Ce mécanisme est indispensable pour le développement du tissu économique de nos territoires. En ce sens, nous soutiendrons l’amendement déposé afin de rehausser de 4 millions d’euros les autorisations d’engagement et toutes les réflexions pour repenser ce système.

Il en est de même pour les fameuses zones de revitalisation rurale, enjeu crucial pour nos territoires les plus fragilisés.

Nous attendons beaucoup de la mise en place des préconisations de l’Agenda rural. La labellisation de 460 maisons France services, comme à Bourbourg, au Cateau-Cambrésis ou à Hondschoote, dans le Nord, ainsi que l’augmentation du budget attribué à ces dernières sont des premiers pas. Nous resterons attentifs, monsieur le ministre, à leurs moyens dans les années à venir.
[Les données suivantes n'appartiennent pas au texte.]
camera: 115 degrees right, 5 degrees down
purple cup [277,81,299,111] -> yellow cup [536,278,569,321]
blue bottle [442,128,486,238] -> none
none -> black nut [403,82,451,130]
Sur ce point, nous devrons d’ailleurs nous interroger sur le service bancaire d’accès aux espèces, comme le souhaiterait mon collègue Daniel Chasseing, sénateur de la Corrèze.
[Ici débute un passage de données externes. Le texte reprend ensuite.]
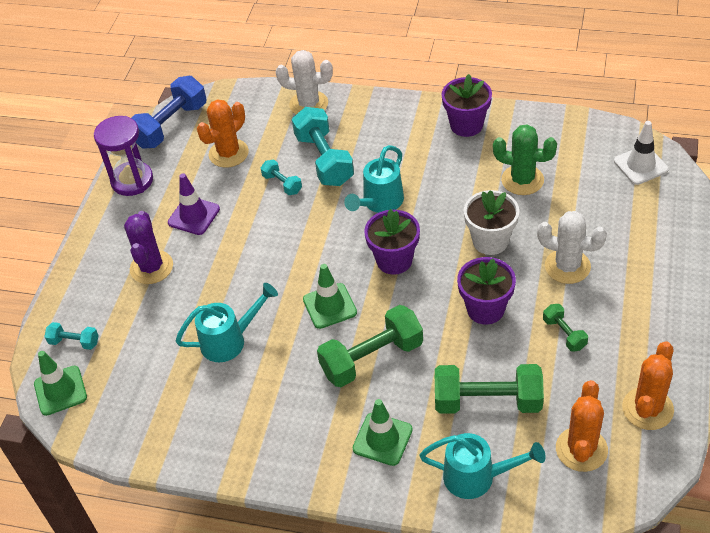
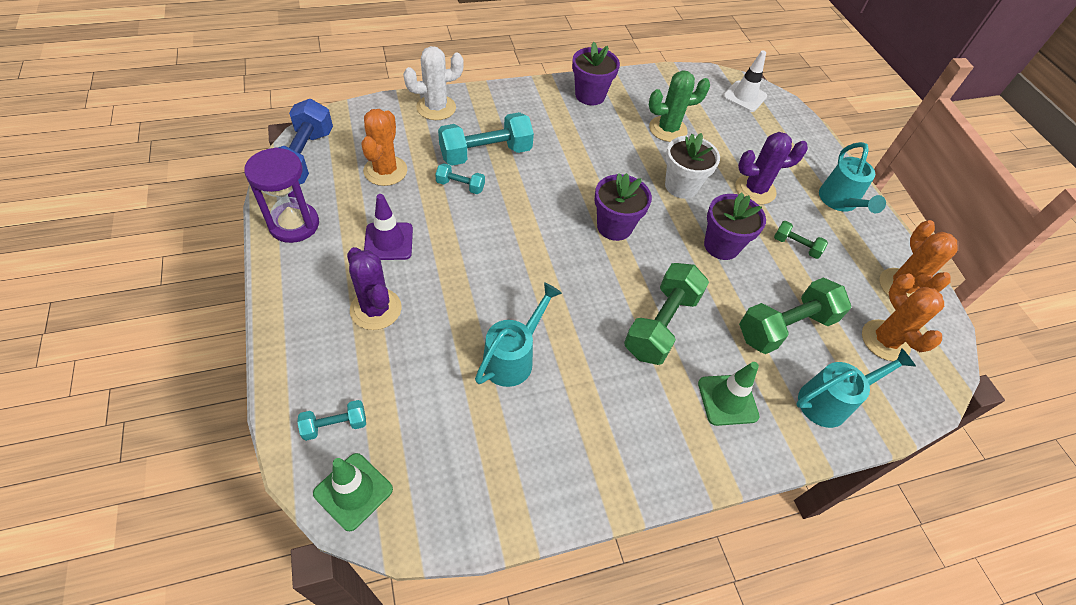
camera: 40 degrees left, 5 degrees up
turquoise dumbbell [292,107,354,186] -> turquoise dumbbell turned 60 degrees counterclockwise [438,112,534,166]
green traffic cone [303,264,357,329] -> none
turquoise watering can [344,145,404,213] -> turquoise watering can moved to [819,142,886,213]
white cactus [537,211,607,284] -> purple cactus [735,132,808,204]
Enfin, je voulais évoquer le programme 147 relatif à la politique de la ville, qui diminue, notamment en autorisations d’engagement, et voit son périmètre se modifier avec un transfert vers le programme 112, « Impulsion et coordination de la politique d’aménagement du territoire ». Le nouveau programme national de renouvellement urbain produit de premiers effets ; nous serons évidemment attentifs aux évolutions budgétaires futures et à la poursuite de sa bonne mise en œuvre sur tous les territoires.

Des quartiers à la ruralité, des banlieues aux centres-villes, monsieur le ministre, la cohésion des territoires est fondamentale pour notre pays. Nous devons continuer à investir dans nos territoires. Or les efforts visibles dans ce budget sont encore insuffisants pour l’aménagement du territoire. Pour cette raison, le groupe Les Indépendants s’abstiendra sur cette mission, en l’état. (Applaudissements sur les travées du groupe Les Indépendants.)